Fui un niño de oídos aguzados, siempre atento a todo lo que a mi alrededor encontraba, disfrutaba observar los enormes laureles del parque central y encontrar entre sus frondosas ramas, guiado por el trinar de algún polluelo, el nido de los kaues, que en esas inolvidables tardes gremiales de octubre volaban despavoridos por el ensordecedor ruido de los voladores y las “giladas” –largas sogas de hilo de henequén con cohetes- que los hacían perderse en el atardecer.
Son muchos otros que se quedaron en el tiempo y que hoy sólo podemos escucharlos de nuevo a través de grabaciones, y en las fonotecas que resguardan muchos de estos inolvidables sonidos que son hoy patrimonio sonoro, tesoros audibles, sin duda, muy valiosos. ¿Recuerdan el característico sonido del telegrafista en su mesa de trabajo? Yo lo mantengo vivo al igual que el de la máquina de escribir que me permitió hacer muchas tareas y escribir historias y poemas plasmados en delgadas hojas copia con papel carbón incluido, también el peculiar sonido del teléfono de disco, la campana del recreo escolar, las fuertes palmadas del panadero con el globo en la cabeza, aquel “diario, diario” del popular voceador Carrillo y el fuerte silbido del tren que anunciaba su salida a las cuatro de la madrugada.
Salir el domingo de paseo era un buen motivo para llenarnos de una sinfonía coloquial por todos esos evocadores sonidos: las campanadas de la iglesia que desde muy temprano llamaban a la primera misa dedicada a los niños y, mejor aún, escuchar las estrofas de “mexicanos volad presurosos, del pendón que la virgen en pos…”, que en el mes de diciembre y, en vísperas del día de la Guadalupana, el padre Edesio Pech ponía en su tocadiscos y que podíamos escuchar gracias a las grandes bocinas de trompeta marca Radson instaladas en lo alto de las torres de la iglesia de San Servacio. Y después de misa, al cine, lugar donde disfrutamos y vivimos grandes e indescriptibles emociones y que tampoco, con sus evocadores sonidos, me hace olvidar tan alegres días. Llegar a tiempo para ocupar el mejor lugar, luego de hacer larga fila para comprar los boletos, nos permitía escuchar, antes de que iniciara la película, a Ray Conniff y su orquesta y otros pegajosos temas de la época. El pregón de los “palomiteros” y quienes ofrecían chicles, golosinas o pepitas y cacahuates también resuena fresco en mi memoria.
Un imborrable y nostálgico recuerdo de mis ayeres fue, sin duda, ver disfrutar a mi abuelo en la sala, sentado en su mecedora y escuchando diversas frecuencias de amplitud modulada en su moderno radio marca Philco. Danzones, chachachás y contagiosos mambos salían de ese mágico y hoy antiguo aparato que aún guardo como verdadera pieza de museo.

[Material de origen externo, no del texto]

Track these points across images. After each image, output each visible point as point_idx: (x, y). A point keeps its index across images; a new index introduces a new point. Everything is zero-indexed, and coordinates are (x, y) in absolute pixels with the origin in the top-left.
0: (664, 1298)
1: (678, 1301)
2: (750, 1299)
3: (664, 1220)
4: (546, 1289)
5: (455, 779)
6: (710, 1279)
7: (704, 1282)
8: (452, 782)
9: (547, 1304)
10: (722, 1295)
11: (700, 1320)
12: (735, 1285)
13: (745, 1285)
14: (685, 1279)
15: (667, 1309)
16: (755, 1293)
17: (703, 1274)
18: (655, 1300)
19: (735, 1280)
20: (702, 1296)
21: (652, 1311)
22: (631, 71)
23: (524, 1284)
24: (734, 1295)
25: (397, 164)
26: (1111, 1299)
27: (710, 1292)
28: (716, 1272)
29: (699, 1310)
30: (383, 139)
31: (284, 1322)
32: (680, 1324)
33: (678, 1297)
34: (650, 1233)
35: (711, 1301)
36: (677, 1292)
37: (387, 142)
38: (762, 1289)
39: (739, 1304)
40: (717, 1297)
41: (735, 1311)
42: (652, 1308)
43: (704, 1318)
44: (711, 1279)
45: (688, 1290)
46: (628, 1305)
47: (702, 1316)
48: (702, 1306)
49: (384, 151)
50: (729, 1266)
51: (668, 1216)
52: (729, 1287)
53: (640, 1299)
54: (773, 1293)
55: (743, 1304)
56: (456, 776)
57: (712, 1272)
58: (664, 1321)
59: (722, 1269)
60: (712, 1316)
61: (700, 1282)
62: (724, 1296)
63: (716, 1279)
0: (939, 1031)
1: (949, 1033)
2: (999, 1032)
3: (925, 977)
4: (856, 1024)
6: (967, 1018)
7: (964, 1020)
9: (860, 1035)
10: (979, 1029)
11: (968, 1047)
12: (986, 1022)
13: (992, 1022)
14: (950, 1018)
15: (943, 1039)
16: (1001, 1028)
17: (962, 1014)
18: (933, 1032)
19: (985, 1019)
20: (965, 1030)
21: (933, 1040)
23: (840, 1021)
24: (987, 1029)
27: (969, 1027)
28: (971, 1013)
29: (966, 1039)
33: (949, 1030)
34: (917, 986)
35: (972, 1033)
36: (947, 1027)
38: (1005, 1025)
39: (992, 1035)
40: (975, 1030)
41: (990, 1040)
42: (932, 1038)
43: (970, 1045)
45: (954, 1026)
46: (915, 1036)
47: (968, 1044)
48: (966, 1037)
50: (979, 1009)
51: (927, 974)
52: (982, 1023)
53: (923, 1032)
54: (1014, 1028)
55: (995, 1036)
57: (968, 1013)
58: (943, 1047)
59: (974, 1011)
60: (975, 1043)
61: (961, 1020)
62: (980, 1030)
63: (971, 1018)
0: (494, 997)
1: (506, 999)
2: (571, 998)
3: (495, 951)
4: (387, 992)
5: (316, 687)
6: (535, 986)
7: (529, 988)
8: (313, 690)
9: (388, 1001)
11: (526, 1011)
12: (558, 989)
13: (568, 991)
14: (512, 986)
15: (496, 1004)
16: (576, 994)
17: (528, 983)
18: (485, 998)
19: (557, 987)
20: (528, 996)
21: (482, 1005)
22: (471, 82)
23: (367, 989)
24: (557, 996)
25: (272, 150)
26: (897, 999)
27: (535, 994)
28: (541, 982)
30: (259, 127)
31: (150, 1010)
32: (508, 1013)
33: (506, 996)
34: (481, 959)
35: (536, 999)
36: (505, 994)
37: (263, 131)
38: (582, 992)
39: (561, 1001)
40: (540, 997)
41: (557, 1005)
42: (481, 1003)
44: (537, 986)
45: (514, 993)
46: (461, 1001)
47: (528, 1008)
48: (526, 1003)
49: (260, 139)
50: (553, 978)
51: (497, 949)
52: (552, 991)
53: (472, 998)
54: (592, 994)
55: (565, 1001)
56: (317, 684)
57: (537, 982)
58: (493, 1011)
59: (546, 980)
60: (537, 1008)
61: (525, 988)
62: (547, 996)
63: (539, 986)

Resuena también el tic-tac del metrónomo sobre el piano y las notas de tantas piezas tocadas en el teclado por los alumnos de mi madre en esas cotidianas clases de música que impartió por más de treinta años, y los infantiles cuentos y alegres canciones que escuchábamos mi hermano y yo, tirados en el piso junto a la consola y con las “cujas” de los discos de vinil entre las manos. Nostalgia pura que se quedó en mis recuerdos.
Cuánta evocación, cuántos sonidos todos vivos y muy presentes que siguen sonando en mis oídos a través de la nostalgia de aquellos días que no volverán, pero que los tengo celosamente muy grabados en mi memoria y, por supuesto, en un rincón también del corazón.